Dass die Menschen als Flüchtlinge zu uns kommen, sei auch ein großes Kompliment für die Europäische Union und Deutschland, sagte der Vorsitzender der Konrad-Adenauer-Stiftung, Hans-Gert Pöttering, im DLF. Er betonte, dass nun menschliche Lösungen gefordert seien - deswegen werde auch eine Quote zur Verteilung der Flüchtlinge benötigt.

Hans-Gert Pöttering im Gespräch mit Bettina Klein | 08.09.2015
    Porträt von Hans-Gert Pöttering
    Hans-Gert Hermann Pöttering (CDU) war von 2007 bis 2009 der 23. Präsident des Europäischen Parlamentes. (picture alliance / ZB / Karlheinz Schindler)

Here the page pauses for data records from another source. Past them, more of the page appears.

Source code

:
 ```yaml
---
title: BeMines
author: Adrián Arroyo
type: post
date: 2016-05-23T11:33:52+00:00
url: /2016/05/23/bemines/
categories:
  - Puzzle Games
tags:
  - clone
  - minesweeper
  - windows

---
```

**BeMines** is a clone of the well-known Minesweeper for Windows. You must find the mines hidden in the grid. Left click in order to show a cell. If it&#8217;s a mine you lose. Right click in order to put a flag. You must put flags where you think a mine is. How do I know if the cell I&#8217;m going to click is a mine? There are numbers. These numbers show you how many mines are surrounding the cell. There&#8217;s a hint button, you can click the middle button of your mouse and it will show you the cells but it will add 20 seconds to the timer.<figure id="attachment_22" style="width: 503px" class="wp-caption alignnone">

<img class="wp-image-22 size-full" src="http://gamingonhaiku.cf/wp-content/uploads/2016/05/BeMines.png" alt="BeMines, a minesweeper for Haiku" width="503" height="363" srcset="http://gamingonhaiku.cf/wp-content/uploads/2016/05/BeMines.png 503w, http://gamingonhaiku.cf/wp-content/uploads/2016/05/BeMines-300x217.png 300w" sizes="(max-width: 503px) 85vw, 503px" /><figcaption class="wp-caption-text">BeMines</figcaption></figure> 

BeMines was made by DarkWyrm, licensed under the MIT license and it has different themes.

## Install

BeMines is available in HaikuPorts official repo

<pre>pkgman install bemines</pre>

    Bettina Klein: Vor allen Dingen an der Grenze zu Ungarn spielen sich im Augenblick unschöne Szenen: Flüchtlinge, die durch eine Öffnung im Grenzzaun zu gelangen versuchen und sich dann auf den weiten Marsch Richtung Österreich und Deutschland immer wieder begeben.
    Insgesamt sechs Milliarden hat die Bundesregierung ja zugesagt zur Bewältigung der Kosten, angesichts von Zehntausenden Flüchtlingen, die im Augenblick in Deutschland aufgenommen werden, und die Frage ist, ob es bei dieser Summe bleiben wird und inwiefern dies auch die Planungen des Bundesfinanzministers möglicherweise noch durcheinanderwirbelt. Darauf hat in der Diskussion auch die CSU noch einmal hingewiesen.

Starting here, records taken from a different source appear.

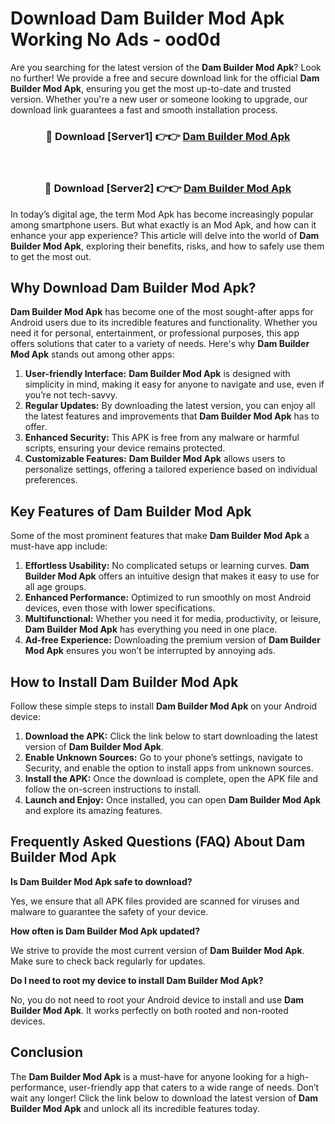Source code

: # Download Dam Builder Mod Apk Working No Ads - ood0d

Are you searching for the latest version of the **Dam Builder Mod Apk**? Look no further! We provide a free and secure download link for the official **Dam Builder Mod Apk**, ensuring you get the most up-to-date and trusted version. Whether you're a new user or someone looking to upgrade, our download link guarantees a fast and smooth installation process.

<div align="center">
<h3>🔴 Download [Server1] 👉👉 <a href="https://apk-comot.site?title=Dam_Builder">Dam Builder Mod Apk</a></h3><br>
<h3>🔴 Download [Server2] 👉👉 <a href="https://apk-comot.site?title=Dam_Builder">Dam Builder Mod Apk</a></h3>
</div>

In today’s digital age, the term Mod Apk has become increasingly popular among smartphone users. But what exactly is an Mod Apk, and how can it enhance your app experience? This article will delve into the world of **Dam Builder Mod Apk**, exploring their benefits, risks, and how to safely use them to get the most out.

## Why Download Dam Builder Mod Apk?

**Dam Builder Mod Apk** has become one of the most sought-after apps for Android users due to its incredible features and functionality. Whether you need it for personal, entertainment, or professional purposes, this app offers solutions that cater to a variety of needs. Here's why **Dam Builder Mod Apk** stands out among other apps:

1. **User-friendly Interface:** **Dam Builder Mod Apk** is designed with simplicity in mind, making it easy for anyone to navigate and use, even if you’re not tech-savvy.
2. **Regular Updates:** By downloading the latest version, you can enjoy all the latest features and improvements that **Dam Builder Mod Apk** has to offer.
3. **Enhanced Security:** This APK is free from any malware or harmful scripts, ensuring your device remains protected.
4. **Customizable Features:** **Dam Builder Mod Apk** allows users to personalize settings, offering a tailored experience based on individual preferences.

## Key Features of Dam Builder Mod Apk

Some of the most prominent features that make **Dam Builder Mod Apk** a must-have app include:

1. **Effortless Usability:** No complicated setups or learning curves. **Dam Builder Mod Apk** offers an intuitive design that makes it easy to use for all age groups.
2. **Enhanced Performance:** Optimized to run smoothly on most Android devices, even those with lower specifications.
3. **Multifunctional:** Whether you need it for media, productivity, or leisure, **Dam Builder Mod Apk** has everything you need in one place.
4. **Ad-free Experience:** Downloading the premium version of **Dam Builder Mod Apk** ensures you won’t be interrupted by annoying ads.

## How to Install Dam Builder Mod Apk

Follow these simple steps to install **Dam Builder Mod Apk** on your Android device:

1. **Download the APK:** Click the link below to start downloading the latest version of **Dam Builder Mod Apk**.
2. **Enable Unknown Sources:** Go to your phone’s settings, navigate to Security, and enable the option to install apps from unknown sources.
3. **Install the APK:** Once the download is complete, open the APK file and follow the on-screen instructions to install.
4. **Launch and Enjoy:** Once installed, you can open **Dam Builder Mod Apk** and explore its amazing features.

## Frequently Asked Questions (FAQ) About Dam Builder Mod Apk

**Is Dam Builder Mod Apk safe to download?**

Yes, we ensure that all APK files provided are scanned for viruses and malware to guarantee the safety of your device.

**How often is Dam Builder Mod Apk updated?**

We strive to provide the most current version of **Dam Builder Mod Apk**. Make sure to check back regularly for updates.

**Do I need to root my device to install Dam Builder Mod Apk?**

No, you do not need to root your Android device to install and use **Dam Builder Mod Apk**. It works perfectly on both rooted and non-rooted devices.

## Conclusion

The **Dam Builder Mod Apk** is a must-have for anyone looking for a high-performance, user-friendly app that caters to a wide range of needs. Don’t wait any longer! Click the link below to download the latest version of **Dam Builder Mod Apk** and unlock all its incredible features today.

    Die Deutschen haben nicht überall den allerbesten Ruf, immer noch nicht. Das hat vor allen Dingen mit unserer Geschichte im 20. Jahrhundert zu tun. Das Bild vom arroganten Besserwisser und Ausländerfeind hat sich in Teilen gehalten. Während der Griechenland-Krise dann fanden nicht alle das Pochen auf Regeln in Ordnung. Umso größer nun bei einigen die Überraschung über ein so großzügiges Gebaren der Deutschen, die hier alles tun, um bis zum Jahresende mindestens 800.000 Flüchtlinge aufzunehmen. - Über das sich offenkundig verändernde Deutschland-Bild und über die Herausforderungen für Europa können wir jetzt sprechen mit Hans-Gert Pöttering. Er ist Vorsitzender der Konrad-Adenauer-Stiftung. Ich grüße Sie.

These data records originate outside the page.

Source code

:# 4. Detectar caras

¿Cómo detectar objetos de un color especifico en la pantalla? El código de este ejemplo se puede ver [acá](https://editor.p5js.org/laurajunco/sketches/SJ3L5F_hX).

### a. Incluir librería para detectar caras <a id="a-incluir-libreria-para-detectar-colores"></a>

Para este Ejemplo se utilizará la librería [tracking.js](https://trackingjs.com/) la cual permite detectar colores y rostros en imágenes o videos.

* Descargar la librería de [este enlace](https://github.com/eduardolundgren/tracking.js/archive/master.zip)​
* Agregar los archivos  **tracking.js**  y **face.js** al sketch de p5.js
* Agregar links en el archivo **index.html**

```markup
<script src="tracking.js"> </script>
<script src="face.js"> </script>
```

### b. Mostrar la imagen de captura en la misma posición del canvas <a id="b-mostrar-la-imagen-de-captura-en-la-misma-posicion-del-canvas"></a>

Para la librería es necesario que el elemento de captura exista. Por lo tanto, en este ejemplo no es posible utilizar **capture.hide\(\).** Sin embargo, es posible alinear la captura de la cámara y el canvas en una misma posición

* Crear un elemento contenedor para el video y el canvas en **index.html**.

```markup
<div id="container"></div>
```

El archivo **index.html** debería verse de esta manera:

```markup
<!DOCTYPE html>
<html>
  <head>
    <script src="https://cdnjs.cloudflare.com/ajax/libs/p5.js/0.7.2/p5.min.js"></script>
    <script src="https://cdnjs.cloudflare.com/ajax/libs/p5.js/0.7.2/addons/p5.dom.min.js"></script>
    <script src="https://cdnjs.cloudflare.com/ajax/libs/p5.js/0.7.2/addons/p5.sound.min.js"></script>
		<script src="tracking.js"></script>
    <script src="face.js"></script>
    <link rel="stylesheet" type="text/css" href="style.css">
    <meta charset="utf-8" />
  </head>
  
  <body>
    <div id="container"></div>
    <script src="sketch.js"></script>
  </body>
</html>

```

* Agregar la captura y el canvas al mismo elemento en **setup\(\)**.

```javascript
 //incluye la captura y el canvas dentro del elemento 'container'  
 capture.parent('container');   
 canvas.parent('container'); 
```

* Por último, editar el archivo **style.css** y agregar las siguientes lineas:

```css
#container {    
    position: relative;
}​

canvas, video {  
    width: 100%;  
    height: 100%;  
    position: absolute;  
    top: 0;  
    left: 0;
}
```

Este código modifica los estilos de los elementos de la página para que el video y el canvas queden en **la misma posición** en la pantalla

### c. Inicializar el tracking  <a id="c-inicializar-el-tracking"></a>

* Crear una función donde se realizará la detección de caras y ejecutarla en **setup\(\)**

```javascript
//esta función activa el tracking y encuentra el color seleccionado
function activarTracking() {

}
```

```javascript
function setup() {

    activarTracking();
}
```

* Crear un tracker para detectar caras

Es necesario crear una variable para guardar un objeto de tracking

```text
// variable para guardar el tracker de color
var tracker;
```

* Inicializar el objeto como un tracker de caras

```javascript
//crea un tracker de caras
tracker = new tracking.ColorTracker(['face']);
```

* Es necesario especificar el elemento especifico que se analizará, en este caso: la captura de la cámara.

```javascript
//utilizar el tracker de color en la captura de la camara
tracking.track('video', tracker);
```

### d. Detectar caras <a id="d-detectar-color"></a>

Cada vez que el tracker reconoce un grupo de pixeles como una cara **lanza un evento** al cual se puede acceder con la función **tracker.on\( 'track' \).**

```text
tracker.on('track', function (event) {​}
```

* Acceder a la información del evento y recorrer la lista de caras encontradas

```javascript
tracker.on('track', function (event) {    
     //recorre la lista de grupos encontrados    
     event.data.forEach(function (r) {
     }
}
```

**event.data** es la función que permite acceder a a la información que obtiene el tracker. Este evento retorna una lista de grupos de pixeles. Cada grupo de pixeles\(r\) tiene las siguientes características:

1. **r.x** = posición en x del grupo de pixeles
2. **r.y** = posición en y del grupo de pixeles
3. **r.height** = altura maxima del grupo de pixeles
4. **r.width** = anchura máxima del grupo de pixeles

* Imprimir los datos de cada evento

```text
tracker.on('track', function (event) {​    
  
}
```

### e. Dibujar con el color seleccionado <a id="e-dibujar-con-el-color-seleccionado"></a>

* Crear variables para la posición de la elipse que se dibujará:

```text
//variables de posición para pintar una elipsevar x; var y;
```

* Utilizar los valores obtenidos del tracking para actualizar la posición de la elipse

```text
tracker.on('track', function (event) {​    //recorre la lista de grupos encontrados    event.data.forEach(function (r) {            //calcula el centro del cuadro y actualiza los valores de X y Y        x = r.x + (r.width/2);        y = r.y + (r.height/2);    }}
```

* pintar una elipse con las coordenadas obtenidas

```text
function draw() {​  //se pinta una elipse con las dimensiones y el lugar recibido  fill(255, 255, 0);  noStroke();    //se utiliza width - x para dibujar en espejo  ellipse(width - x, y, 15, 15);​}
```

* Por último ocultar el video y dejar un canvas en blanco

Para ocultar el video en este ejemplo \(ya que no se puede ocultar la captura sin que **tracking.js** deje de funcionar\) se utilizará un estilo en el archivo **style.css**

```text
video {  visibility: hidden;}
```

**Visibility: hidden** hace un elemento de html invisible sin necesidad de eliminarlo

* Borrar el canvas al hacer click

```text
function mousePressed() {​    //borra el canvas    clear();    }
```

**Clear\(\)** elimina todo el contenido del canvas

    Hans-Gert Pöttering: Ich grüße Sie auch, Frau Klein.
    Klein: Beginnen wir mal damit. Sind wir jetzt die wirklich völlig Guten, die Vorbilder für Europa?
    Pöttering: Ich weiß nicht, ob wir Vorbild für Europa sind. Aber die Haltung, die in Deutschland erkennbar ist, bei unserer Bundeskanzlerin Angela Merkel, auch was Bundestagspräsident Norbert Lammert eben gesagt hat und andere, ist, dass wir an die Menschen denken, die in einer unglaublich schwierigen Situation sind, wenn sie aus Syrien kommen und aus anderen Ländern, wo Krieg herrscht, und dass wir diesen Menschen im Prinzip mit offenem Herzen als Menschen begegnen, das ist etwas sehr, sehr Positives und ich bin sehr, sehr froh darüber, wenn ich natürlich auch weiß, dass wir konkrete Lösungen brauchen, und darüber müssen wir jetzt in der Europäischen Union gemeinsam sprechen.
    "Dass die Flüchtlinge zu uns kommen, ist doch ein großes Kompliment für die Europäische Union"
    Klein: Um dabei kurz noch zu bleiben. In ein positives Deutschland-Bild mischen sich ja inzwischen auch Töne, wie wir sie heute Morgen zum Beispiel vom britischen Politikwissenschaftler Anthony Glees hier im Deutschlandfunk gehört haben, und da hören wir mal kurz rein.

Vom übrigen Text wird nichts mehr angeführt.